Saturday, February 27, 2010


If you are a collector of vintage furniture like my wife and I, you know that not all couches come in a perfect package.  Unless, of course, you're willing to dish out a lot of dough.

That amazing twenty-dollar 1950's chair with holes, two missing legs and a funny odor looks very promising, but just doesn't seem worth all the hassle.  Sound familiar?   For us, this story is all too familiar. 

We've purchased quite a few couches  over the years with every intent of reupholtering them, but at the end of the day they all just "sat" there collecting dust.  It wasn't until my wife had a vision (a vision I wish I possessed) with a vintage 1950's musty, dirty gold couch/chair set she picked up for $300 (on Craigslist, I think).  This was the set to break us out of that procrastination mold.  After quite some time of having them in the house and doing some research on the right business to perform the job, she decided on a place in Long Beach, CA - the name of which escapes me.  The job took about a month and the wait was well worth it.  The material they used wasn't what my wife expected at first, but as can be seen in the photo's they are Pepper tested and Pepper approved.
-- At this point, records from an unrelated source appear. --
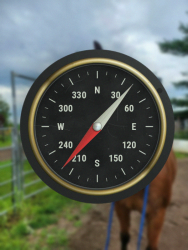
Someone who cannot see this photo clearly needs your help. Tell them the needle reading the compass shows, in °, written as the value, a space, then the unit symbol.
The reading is 220 °
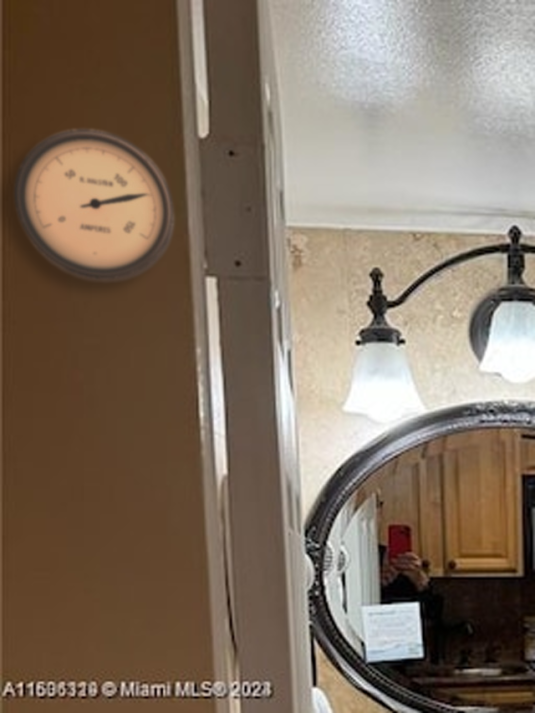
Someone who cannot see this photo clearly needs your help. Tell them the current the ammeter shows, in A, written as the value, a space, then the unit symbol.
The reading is 120 A
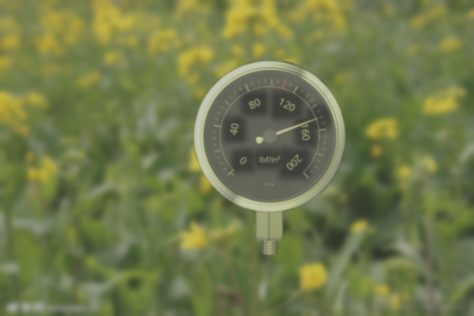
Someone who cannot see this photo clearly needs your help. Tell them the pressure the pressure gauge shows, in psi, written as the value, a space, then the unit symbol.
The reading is 150 psi
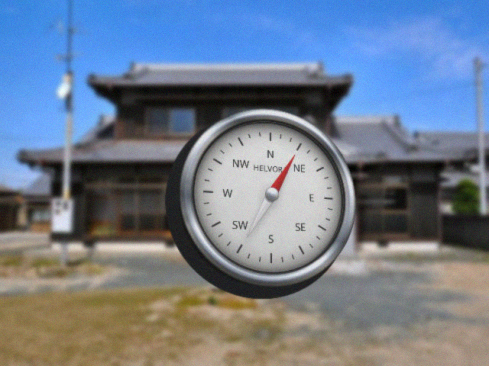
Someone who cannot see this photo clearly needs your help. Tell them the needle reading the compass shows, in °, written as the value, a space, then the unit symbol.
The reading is 30 °
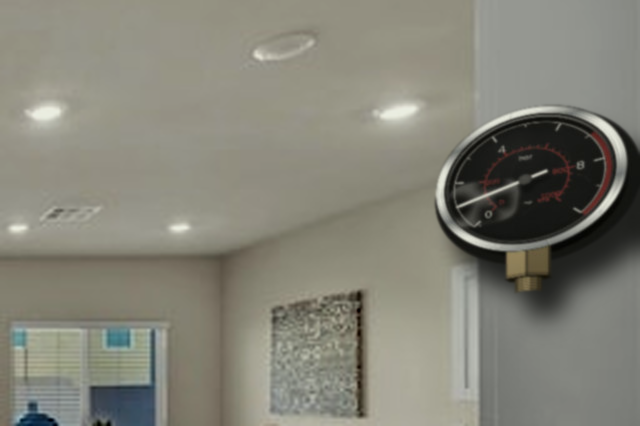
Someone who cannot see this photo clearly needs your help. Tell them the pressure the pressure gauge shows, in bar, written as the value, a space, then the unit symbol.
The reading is 1 bar
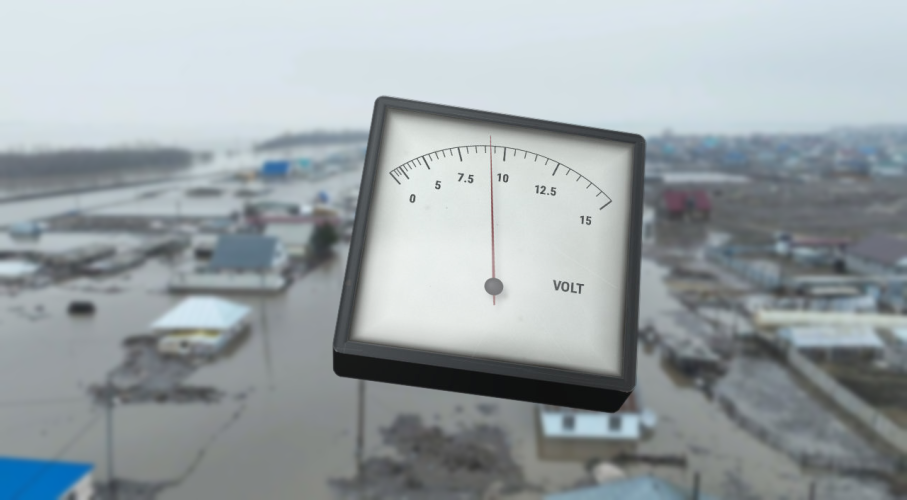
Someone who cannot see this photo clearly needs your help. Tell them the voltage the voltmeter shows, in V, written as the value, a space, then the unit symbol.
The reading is 9.25 V
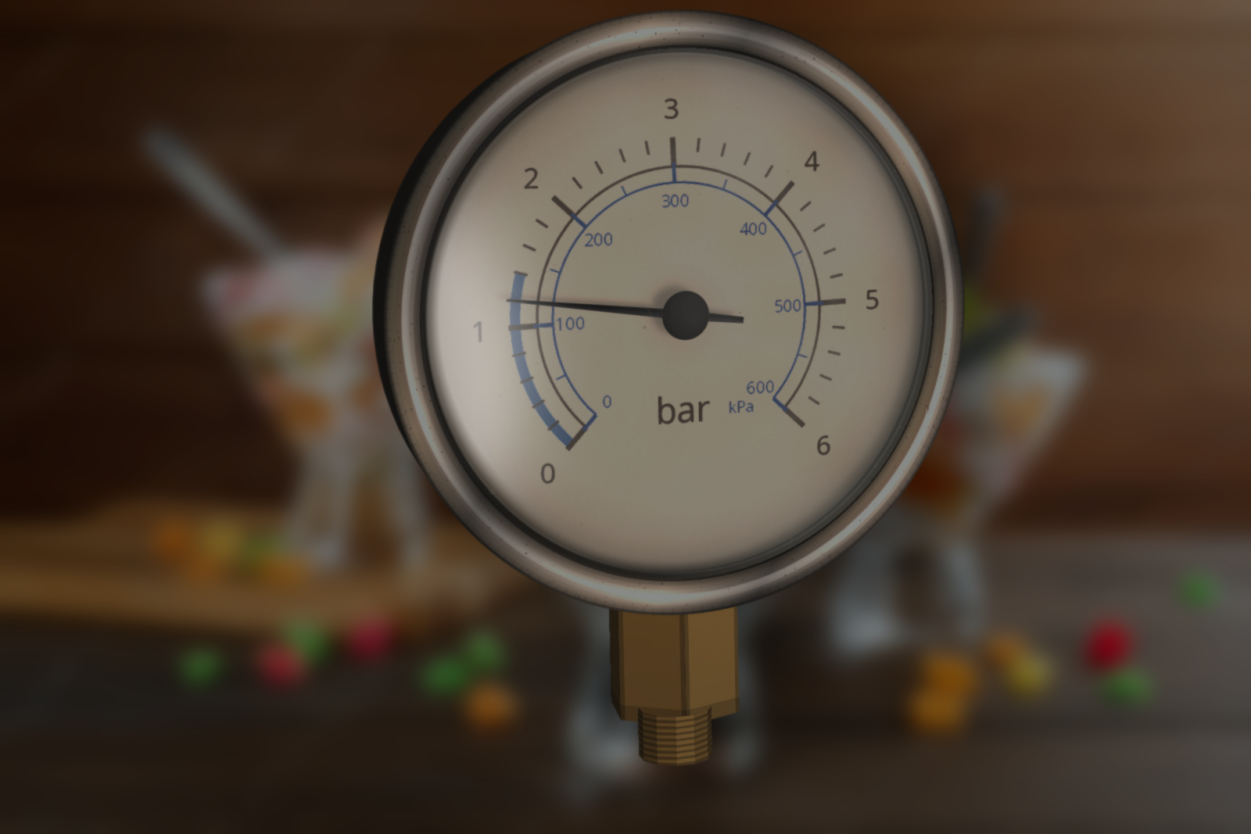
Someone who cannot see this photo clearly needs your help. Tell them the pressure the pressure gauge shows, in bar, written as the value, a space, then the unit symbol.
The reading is 1.2 bar
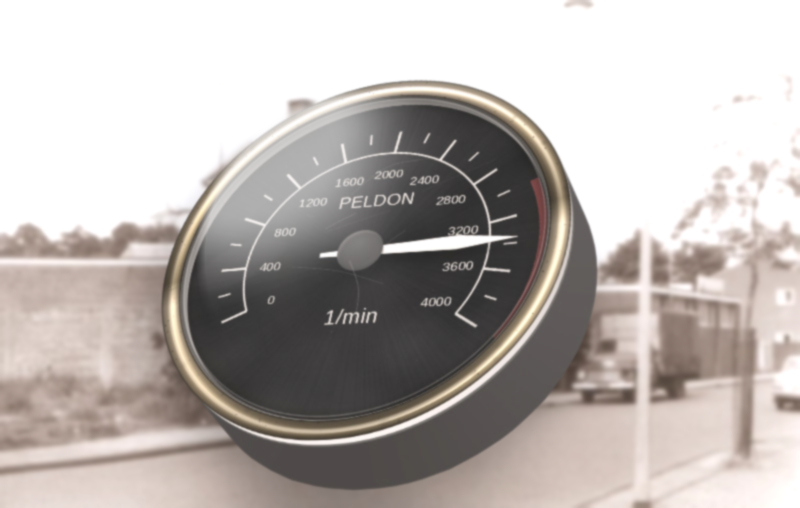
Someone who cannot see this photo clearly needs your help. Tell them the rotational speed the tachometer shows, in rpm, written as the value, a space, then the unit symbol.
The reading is 3400 rpm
At the end of the day, we paid $1,200 for the work.  So, if you're considering a project like this be mindful that the $300 couch set is NOT a $300 couch set.

In my opinion, buying vintage is the better way to go as it is made from real wood with quality craftsmanship unlike the pressed wood used in today's furniture.  Also, you're not just buying a piece of furniture, you're investing in art as well as a piece of history. 

We've had another set of chairs reupholstered from the same place using our own deadstock 1950's upholstery and will provide information on them in a seperate post.



  1. What a great post! The contrast and comparison photos are amazing. Pepper seems happy either way...

  2. I stand corrected - The last photo is Princess Olive D.B.